Secretary [of State, Madeleine]Albright, Secretary [of the Treasury, Lawrence] Summers, members of the Chamber of Commerce, members of the Campaign to Preserve U.S. Global Leadership, distinguished guests, ladies and gentlemen.

Just last night I was in Colorado at our Space Command, visiting with our forces there and discussing with a group of industry executives some of the new security threats of our new world. But I wanted to be sure that I could be here this morning because this is such an important issue, both in the short-term and the long-term. How the Congress acts in this critical area will have a direct impact on the safety of our forces and the security of our nation.


The central question at hand, as Secretary Albright has noted, is whether the Congress will allocate a mere one penny of every dollar the U.S. Government spends to shaping a safer, more secure world.
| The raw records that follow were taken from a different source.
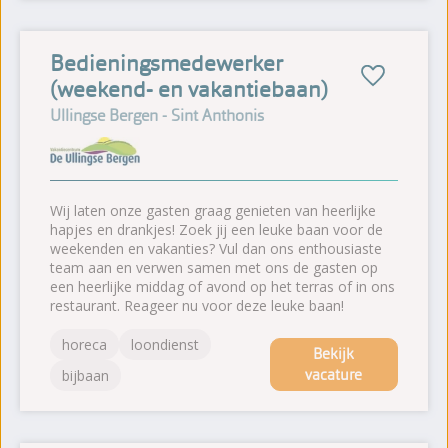
Bedieningsmedewerker
(weekend- en vakantiebaan)
Ullingse Bergen - Sint Anthonis
Wij laten onze gasten graag genieten van heerlijke
hapjes en drankjes! Zoek jij een leuke baan voor de
weekenden en vakanties? Vul dan ons enthousiaste
team aan en verwen samen met ons de gasten op
een heerlijke middag of avond op het terras of in ons
restaurant. Reageer nu voor deze leuke baan!
horeca
loondienst
Bekijk
vacature
bijbaan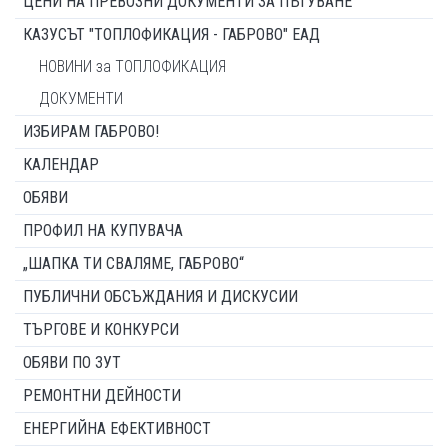
ЦЕНИ НА ПРЕВОЗНИ ДОКУМЕНТИ ЗА ПЪТУВАНЕ
КАЗУСЪТ "ТОПЛОФИКАЦИЯ - ГАБРОВО" ЕАД
НОВИНИ за ТОПЛОФИКАЦИЯ
ДОКУМЕНТИ
ИЗБИРАМ ГАБРОВО!
КАЛЕНДАР
ОБЯВИ
ПРОФИЛ НА КУПУВАЧА
„ШАПКА ТИ СВАЛЯМЕ, ГАБРОВО“
ПУБЛИЧНИ ОБСЪЖДАНИЯ И ДИСКУСИИ
ТЪРГОВЕ И КОНКУРСИ
ОБЯВИ ПО ЗУТ
РЕМОНТНИ ДЕЙНОСТИ
ЕНЕРГИЙНА ЕФЕКТИВНОСТ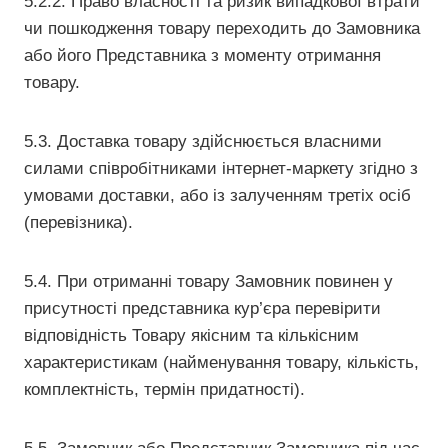
5.2.2. Право власності та ризик випадкової втрати
чи пошкодження товару переходить до Замовника
або його Представника з моменту отримання
товару.
5.3. Доставка товару здійснюється власними
силами співробітниками інтернет-маркету згідно з
умовами доставки, або із залученням третіх осіб
(перевізника).
5.4. При отриманні товару Замовник повинен у
присутності представника кур’єра перевірити
відповідність Товару якісним та кількісним
характеристикам (найменування товару, кількість,
комплектність, термін придатності).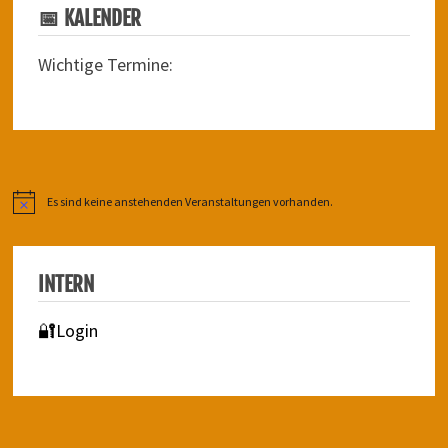
📅 KALENDER
Wichtige Termine:
Es sind keine anstehenden Veranstaltungen vorhanden.
Hinweis
INTERN
🔐Login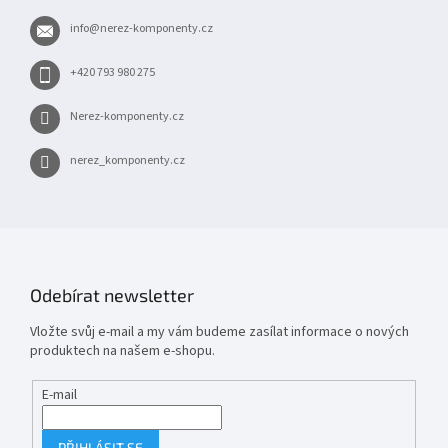
t
info
@
nerez-komponenty.cz
í
+420 793 980 275
Nerez-komponenty.cz
nerez_komponenty.cz
Odebírat newsletter
Vložte svůj e-mail a my vám budeme zasílat informace o nových
produktech na našem e-shopu.
E-mail
PŘIHLÁSIT SE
And so the question we face as a nation is this: Is one penny for foreign affairs for every federal dollar too expensive today when considering the possible costs tomorrow? The United States has forces stationed across the globe, from Asia to the Middle East to Europe. These forces – these men and women in uniform -- do not serve in isolation. Whether they are in danger, whether they find themselves at risk or engaged in military operations is a direct function of the peace and stability of the regions in which they serve, stability in many cases made possible by the very programs now threatened by inadequate funding.

So those who would question, for example, whether we should continue to fully support efforts to bring nuclear stability to the Korean Peninsula should consider the 38,000 American men and women who are serving within a short drive of the North Korean border.

Those who would question whether we should fully support efforts to bring peace and prosperity to regions like the Middle East should consider the more than 20,000 men and women in uniform serving in the Arabian Gulf region who would be most likely to bear the burden of any future conflict.

Those who would question whether we should fully support efforts to finish the important work we have started in the Balkans should consider the thousands of Americans serving in Bosnia and Kosovo today.

In short, those who think a mere one penny out of every federal dollar is too expensive must recognize that this is a pittance when measured against the cost of not preserving peace and stability. Indeed, no one, no one should view foreign affairs funding as merely another budget issue. It is no exaggeration to say that this is an issue of the very safety of our forces overseas. That is why it is so important that Congress approve this critical funding. That is why I wanted to be here today. Thank you very much.